Animal tests have never been compared with a set of those promising new technologies. My cross-party Bill calls for exactly that comparison to be conducted. A sample of drugs that turned out to have serious safety problems when they reached clinical trials, or reached the public market, will be tested. The tests will employ a set of those techniques, with their focus on human biology. The results will be compared with the existing results from the animal tests that were conducted before the drugs entered clinical trials. Thus no new human trials or animal tests will be needed. The process will reveal which set of tests is more successful at predicting the safety of medicines in humans.

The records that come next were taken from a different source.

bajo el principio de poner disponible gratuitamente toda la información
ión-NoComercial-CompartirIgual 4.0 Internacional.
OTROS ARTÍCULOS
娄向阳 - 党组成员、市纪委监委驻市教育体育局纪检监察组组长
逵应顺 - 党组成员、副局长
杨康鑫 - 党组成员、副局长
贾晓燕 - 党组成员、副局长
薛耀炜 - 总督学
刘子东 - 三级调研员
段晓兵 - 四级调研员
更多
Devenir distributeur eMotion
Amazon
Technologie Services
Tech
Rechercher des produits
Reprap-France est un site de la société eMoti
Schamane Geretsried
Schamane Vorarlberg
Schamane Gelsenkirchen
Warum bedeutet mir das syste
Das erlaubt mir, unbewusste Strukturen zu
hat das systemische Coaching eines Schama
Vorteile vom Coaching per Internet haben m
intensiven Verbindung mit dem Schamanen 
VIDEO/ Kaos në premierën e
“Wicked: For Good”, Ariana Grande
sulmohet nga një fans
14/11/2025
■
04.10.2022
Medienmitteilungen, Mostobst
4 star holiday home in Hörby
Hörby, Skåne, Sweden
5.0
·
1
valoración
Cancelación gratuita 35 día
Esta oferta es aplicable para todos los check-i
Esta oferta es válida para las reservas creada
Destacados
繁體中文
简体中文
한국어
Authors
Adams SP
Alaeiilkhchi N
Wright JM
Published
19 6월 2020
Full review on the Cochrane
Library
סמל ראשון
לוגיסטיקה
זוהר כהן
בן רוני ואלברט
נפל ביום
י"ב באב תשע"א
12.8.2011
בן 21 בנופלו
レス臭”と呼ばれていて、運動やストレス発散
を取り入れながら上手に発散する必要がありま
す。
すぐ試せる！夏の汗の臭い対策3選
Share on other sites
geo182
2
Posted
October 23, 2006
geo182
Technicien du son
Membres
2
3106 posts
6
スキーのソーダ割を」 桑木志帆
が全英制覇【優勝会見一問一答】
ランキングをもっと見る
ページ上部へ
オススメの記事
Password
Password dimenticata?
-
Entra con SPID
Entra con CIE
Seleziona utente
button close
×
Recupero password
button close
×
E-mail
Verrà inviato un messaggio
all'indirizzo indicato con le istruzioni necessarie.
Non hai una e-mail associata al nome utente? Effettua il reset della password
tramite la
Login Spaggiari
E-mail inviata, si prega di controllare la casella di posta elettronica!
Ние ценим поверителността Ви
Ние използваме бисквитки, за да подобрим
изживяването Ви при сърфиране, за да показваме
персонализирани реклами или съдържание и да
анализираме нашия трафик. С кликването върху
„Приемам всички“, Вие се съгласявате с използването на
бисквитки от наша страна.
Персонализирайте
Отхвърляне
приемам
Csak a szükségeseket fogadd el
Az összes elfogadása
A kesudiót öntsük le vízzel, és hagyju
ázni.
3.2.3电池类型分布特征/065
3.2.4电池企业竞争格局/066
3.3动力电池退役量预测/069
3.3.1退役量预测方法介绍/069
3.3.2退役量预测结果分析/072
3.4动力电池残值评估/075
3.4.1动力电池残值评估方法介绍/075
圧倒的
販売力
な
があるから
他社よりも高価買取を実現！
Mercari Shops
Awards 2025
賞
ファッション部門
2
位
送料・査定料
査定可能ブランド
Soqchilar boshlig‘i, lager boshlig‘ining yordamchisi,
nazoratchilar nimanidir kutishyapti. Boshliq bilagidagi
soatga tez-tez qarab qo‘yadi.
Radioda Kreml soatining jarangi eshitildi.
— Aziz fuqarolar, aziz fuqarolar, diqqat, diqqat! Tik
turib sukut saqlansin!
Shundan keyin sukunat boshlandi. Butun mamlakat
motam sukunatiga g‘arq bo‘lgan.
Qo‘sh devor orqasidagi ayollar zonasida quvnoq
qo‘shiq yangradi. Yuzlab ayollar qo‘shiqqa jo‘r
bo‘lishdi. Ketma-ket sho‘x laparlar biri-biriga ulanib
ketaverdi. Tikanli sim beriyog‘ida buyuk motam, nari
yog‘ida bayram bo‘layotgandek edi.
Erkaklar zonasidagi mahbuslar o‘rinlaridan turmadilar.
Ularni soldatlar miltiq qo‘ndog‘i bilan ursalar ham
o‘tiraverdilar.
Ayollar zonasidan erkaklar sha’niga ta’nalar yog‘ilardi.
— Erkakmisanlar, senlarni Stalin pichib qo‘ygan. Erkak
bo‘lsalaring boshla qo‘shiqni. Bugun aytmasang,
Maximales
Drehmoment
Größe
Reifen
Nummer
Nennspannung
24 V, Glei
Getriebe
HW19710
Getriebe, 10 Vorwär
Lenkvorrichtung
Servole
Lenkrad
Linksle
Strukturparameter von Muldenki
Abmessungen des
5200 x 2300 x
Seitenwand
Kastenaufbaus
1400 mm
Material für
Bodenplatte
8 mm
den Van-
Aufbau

The proposals that I have outlined have attracted a high level of support among scientists and in the House in previous Sessions. Early-day motions have been signed by as many as 250 Members, and, more recently, by 243 Members. The sheer scale of adverse drug reactions and the fact that they are increasing at twice the rate of prescriptions means that we have an ethical imperative to examine the causes and take action to address this very serious public health crisis. I commend the Bill to the House.

Question put and agreed to.

Ordered,

That Mr David Amess, Mr Peter Bone, Peter Bottomley, Karen Bradley, Jackie Doyle-Price, Paul Flynn, Mr Mike Hancock, Dr Julian Huppert, Caroline Lucas, Grahame M. Morris, Mark Pawsey and Bob Russell present the Bill.

Mr David Amess accordingly presented the Bill.

Bill read the First time; to be read a Second time on Friday 22 October and to be printed (Bill 59).